In Präsenzveranstaltungen des Studienbetriebs, insbesondere bei Lehr-, Prüfungs-und Zulassungsveranstaltungen sind zu jedem Termin die Kontaktdaten zu erfassen. Die Identifikation kann digital mit einer Software mit Selbstangabe oder mit der sog.Studicard erfolgen. Die Hochschule hat sicherzustellen, dass sie auf Anforderung des Gesundheitsamts die in § 1 Abs. 2b Nr. 2 genannten Daten übermitteln kann. § 1 Abs. 2b Nr. 2 gilt auch im Übrigen. Bei der Nutzung von Übungs-, PC-, Lern-und Arbeitsräumen, Arbeitsplätze in Bibliotheken, die den Studierenden außerhalb von Lehrveranstaltungen für Zwecke des Studiums zur Verfügung stehen, gilt die Regelung zur Kontaktdatenerfassung in § 1 Abs. 2b Nr. 2 entsprechend. Auch hier kann die notwendige Identifikation auch in digitaler Form erfolgen. Ein Anspruch auf Öffnung der Räume gibt es nicht. Die Wissenschaftseinrichtung entscheidet auf der Grundlage ihrer Möglichkeiten und des Hygienekonzeptes.
Wissenschaftliche Tagungen und Kongresse in Präsenz werden behandelt wie Veranstaltungen im Sinne des § 1 Abs. 2b. Ihre Durchführung folgt den gleichen Kriterien. Dies ist gerechtfertigt, da die Tagungen und Kongresse auch aufgrund des regelmäßig internationalen oder deutschlandweiten Zuspruchs eine große Reisetätigkeit verursachen, die Zahl der Kontakte erhöhen und in der Regel auch ohne Weiteres digital erfolgen können. Sie können durchgeführt werden, wenn sie im öffentlichen Interesse liegen und die zuständige Behörde sie genehmigt.
Für staatliche Einrichtungen gelten ergänzend die in den Dienstanweisungen des zuständigen Ministeriums getroffenen Regelungen.

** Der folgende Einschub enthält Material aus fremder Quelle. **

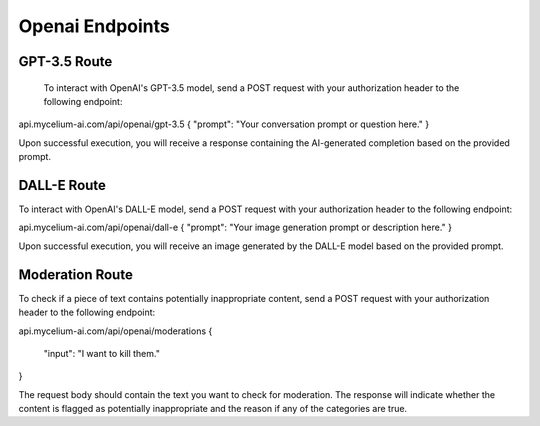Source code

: Openai Endpoints
=====

.. _gpt:

GPT-3.5 Route
------------

 To interact with OpenAI's GPT-3.5 model, send a POST request with your authorization header to the following endpoint:

api.mycelium-ai.com/api/openai/gpt-3.5
{ "prompt": "Your conversation prompt or question here." }
    

Upon successful execution, you will receive a response containing the AI-generated completion based on the provided prompt.

.. _img
DALL-E Route
----------------

To interact with OpenAI's DALL-E model, send a POST request with your authorization header to the following endpoint:

api.mycelium-ai.com/api/openai/dall-e
{ "prompt": "Your image generation prompt or description here." }
    

Upon successful execution, you will receive an image generated by the DALL-E model based on the provided prompt.

.. _moderation
Moderation Route
----------------

To check if a piece of text contains potentially inappropriate content, send a POST request with your authorization header to the following endpoint:

api.mycelium-ai.com/api/openai/moderations
{
  "input": "I want to kill them."
}
    

The request body should contain the text you want to check for moderation. The response will indicate whether the content is flagged as potentially inappropriate and the reason if any of the categories are true.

Die Möglichkeiten des § 5a Abs. 2 Satz 3 gelten auch für Anbieter fachspezifischer Studieneignungstests nach § 5 Abs. 2 Satz 1 Nr. 3 des Gesetzes über die Zulassung zum Hochschulstudium in Hessen vom 30. Oktober 2019 (GVBl. S. 290), wie z.B. die Koordinationsstelle des Tests für medizinische Studiengänge.